Evaluation
Evaluation Suite
How the model is measured: masked-reconstruction error, concept probes, archetype clustering, and leave-one-match-out validation — internal evaluation on a deliberately small held-out corpus, fully self-supervised.
Protocol before numbers
Every number on this page carries the same three qualifiers: internal evaluation, a deliberately small held-out corpus, self-supervised training. They bound what the results mean — strong evidence of what the architecture can learn, not benchmark claims. The protocol is built around leave-one-match-out (LOMO) cross-validation, so scores are never earned on movement the model memorized — a discipline that becomes more binding as the corpus grows.
Masked reconstruction
Reconstruction error is measured as MPJPE — mean per-joint position error — under the structured masks described in the training documentation. Difficulty scales exactly as it should: scattered masks are easy, contiguous space-time holes are hard.

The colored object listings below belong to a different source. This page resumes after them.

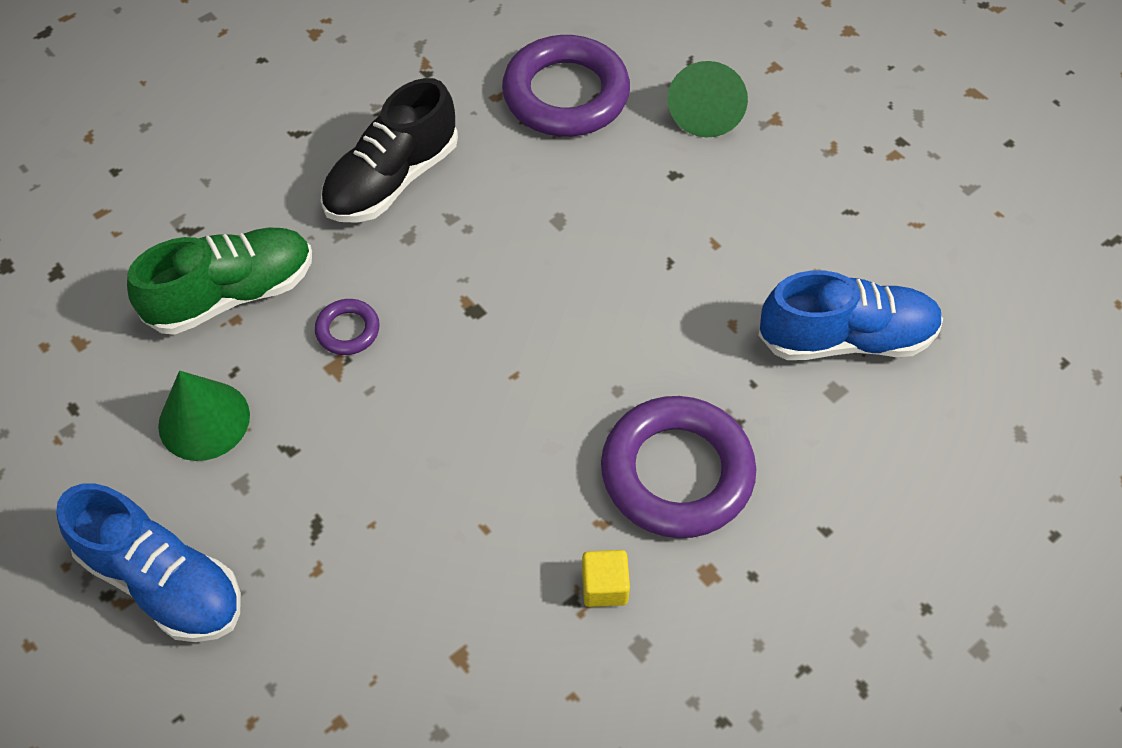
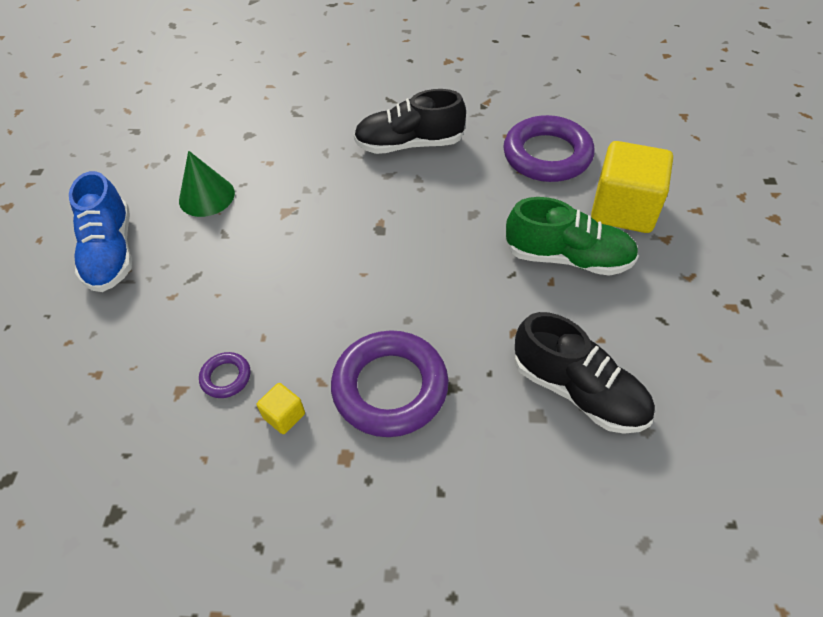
camera: 45 degrees right, 5 degrees down
green shoe [127,228,312,335] -> green shoe moved to [505,197,639,276]
purple ring [315,299,380,355] -> purple ring moved to [199,352,251,398]
green cone [667,61,748,137] -> yellow cube [591,141,673,233]
blue shoe [758,270,943,360] -> black shoe [515,312,655,434]

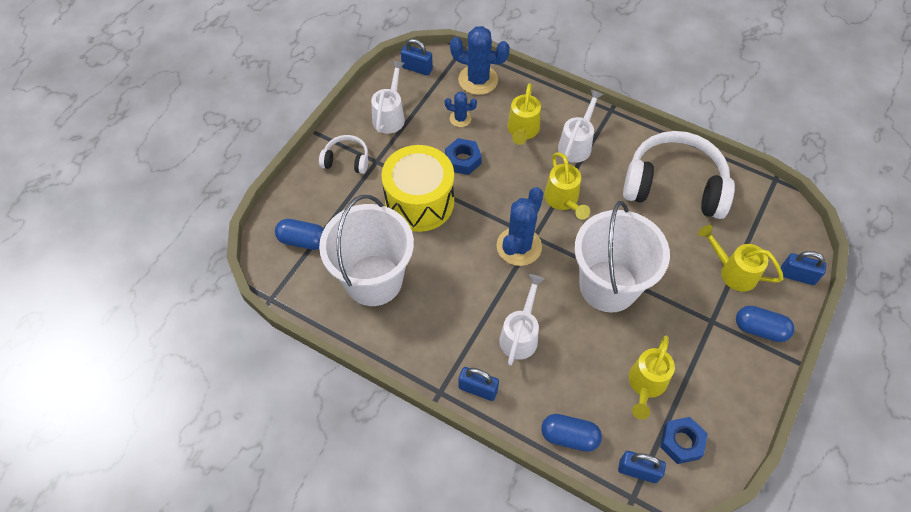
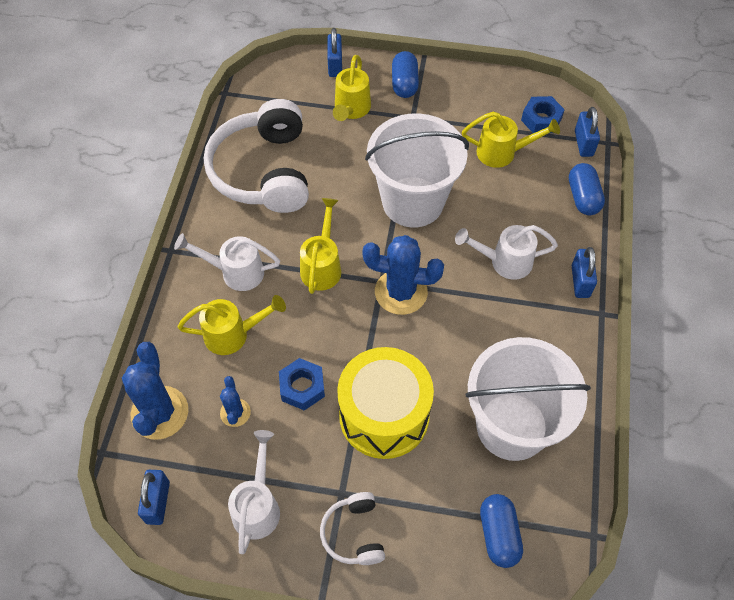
camera: 110 degrees left, 0 degrees up
white watering can [371,60,405,134] -> white watering can turned 105 degrees clockwise [228,430,280,554]
yellow watering can [544,152,590,220] -> yellow watering can turned 45 degrees counterclockwise [300,198,341,294]

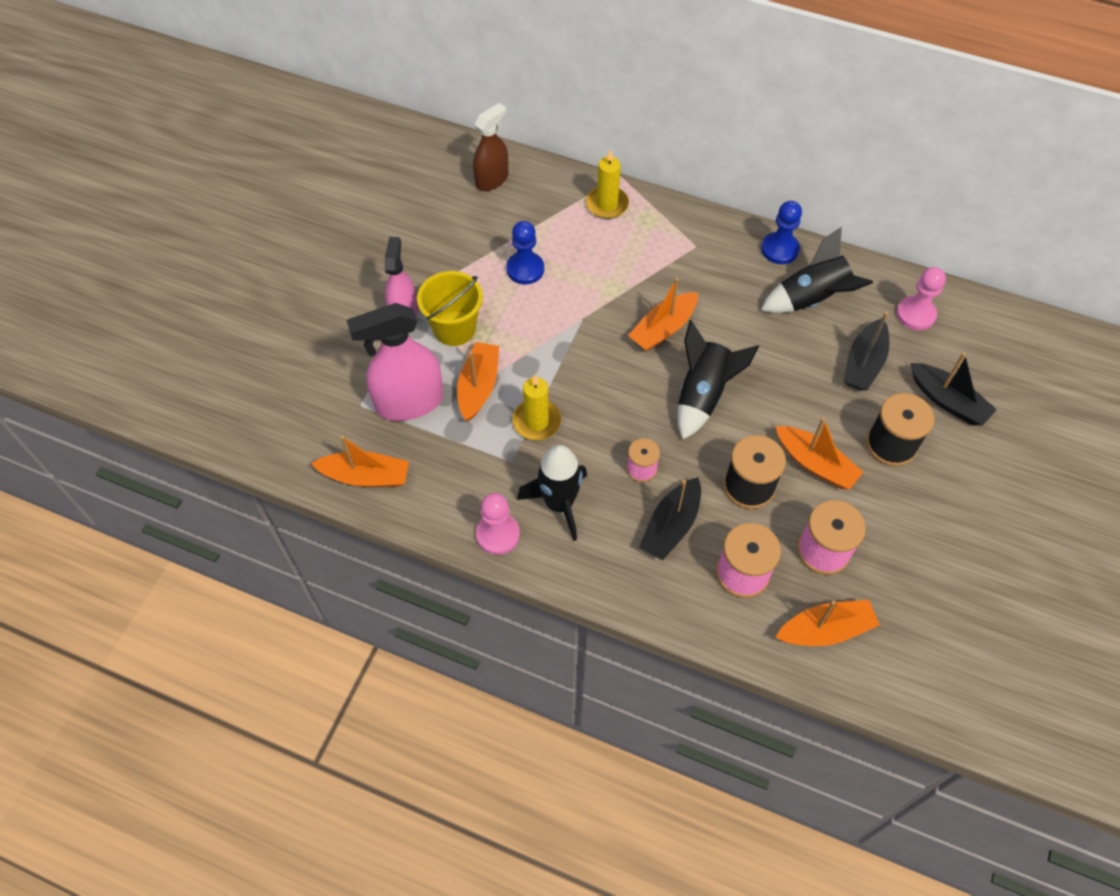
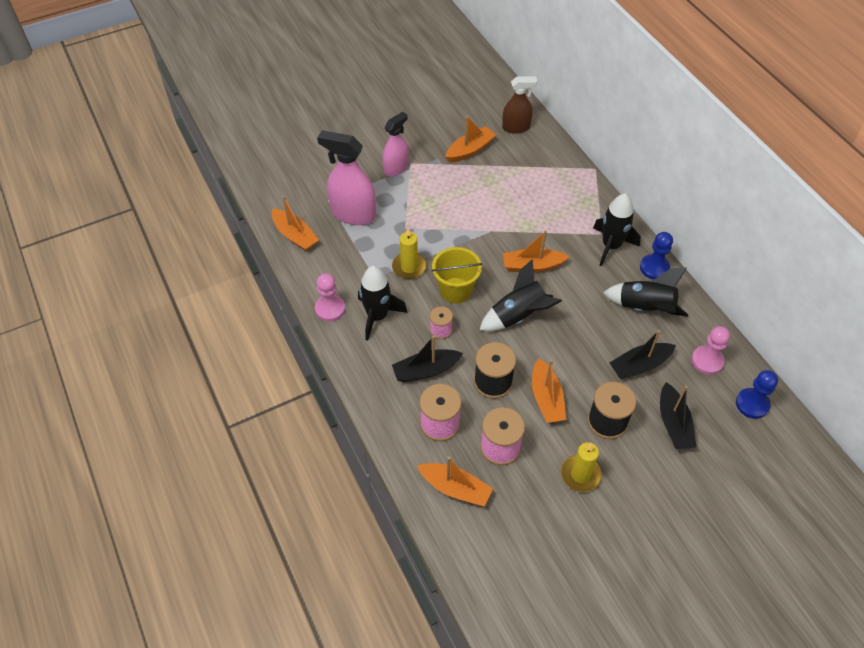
camera: 40 degrees right, 5 degrees down
yellow bucket [417,271,483,346] -> yellow bucket moved to [431,247,482,304]
orange boat [457,342,499,421] -> orange boat moved to [445,116,496,162]
blue pawn [506,221,544,284] -> blue pawn moved to [736,370,778,419]
yellow candle [586,149,629,219] -> yellow candle moved to [561,442,602,492]
none -> black rocket [593,193,641,266]

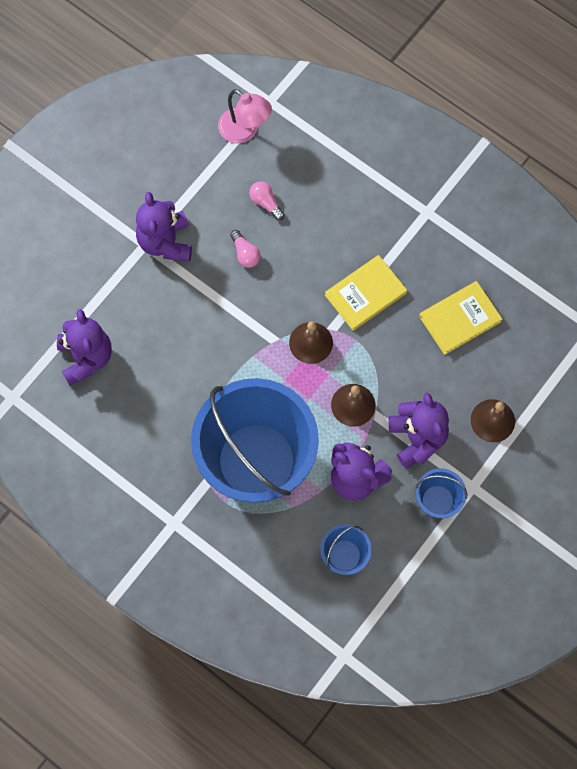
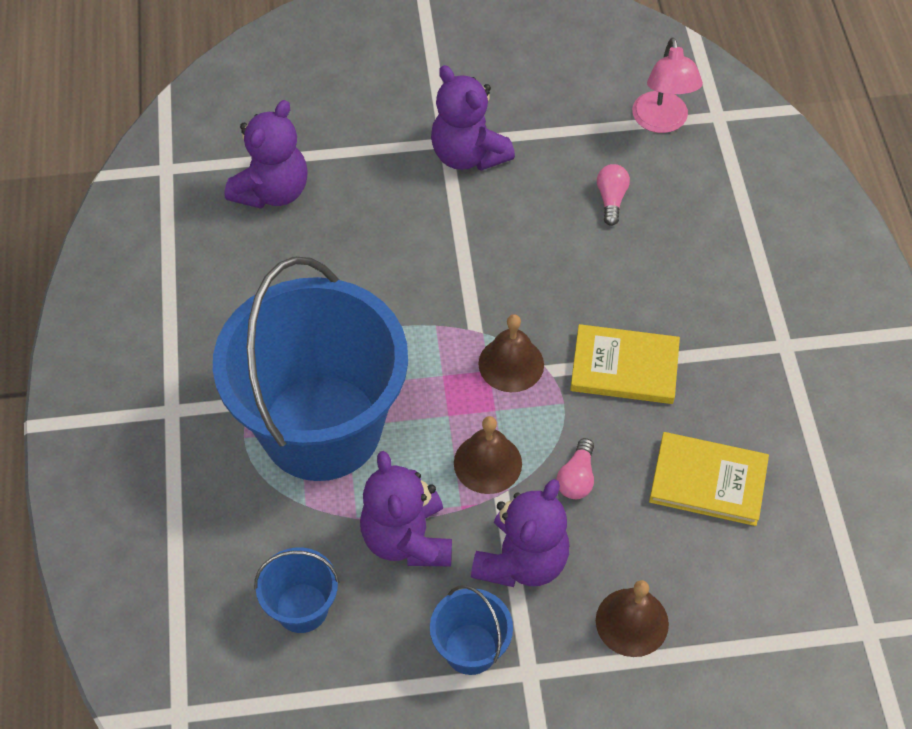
camera: 45 degrees right, 15 degrees down
purple teddy bear [136,192,192,261] -> purple teddy bear turned 75 degrees counterclockwise [431,65,515,171]
pink light bulb [230,230,261,268] -> pink light bulb moved to [556,438,594,499]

| Mask type | MPJPE | Framing |
|---|---|---|
| random joints | 2.7 cm | internal · small held-out corpus · self-supervised |
| temporal block | 4.2 cm | internal · small held-out corpus · self-supervised |
| graph-temporal | 8.5 cm | internal · small held-out corpus · self-supervised |
Concept probes
A linear probe asks a hard question gently: can a straight line through the frozen embedding recover a physical quantity the model was never told about? For body-mechanics concepts the answer is emphatic — speed, trunk lean, and left-right knee asymmetry are all linearly readable. That is the intended shape of the representation: the model learned how the body moves without a single label.
| Concept | r² | Framing |
|---|---|---|
| speed profile | 0.95 | internal · small held-out corpus · self-supervised |
| torso lean | 0.91 | internal · small held-out corpus · self-supervised |
| knee asymmetry | 0.88 | internal · small held-out corpus · self-supervised |
Structure without supervision
Beyond point metrics, the suite checks that the embedding space is organized: unsupervised clustering over movement windows recovers coherent movement archetypes without any event feed, and transitions between clusters align with visible changes on video. Archetype counts and quality scores stay internal until the corpus is large enough to publish them responsibly.
What the numbers do not show — tactical context, opponent pressure, match state — is deliberately out of scope: the model sees the body, not the pitch.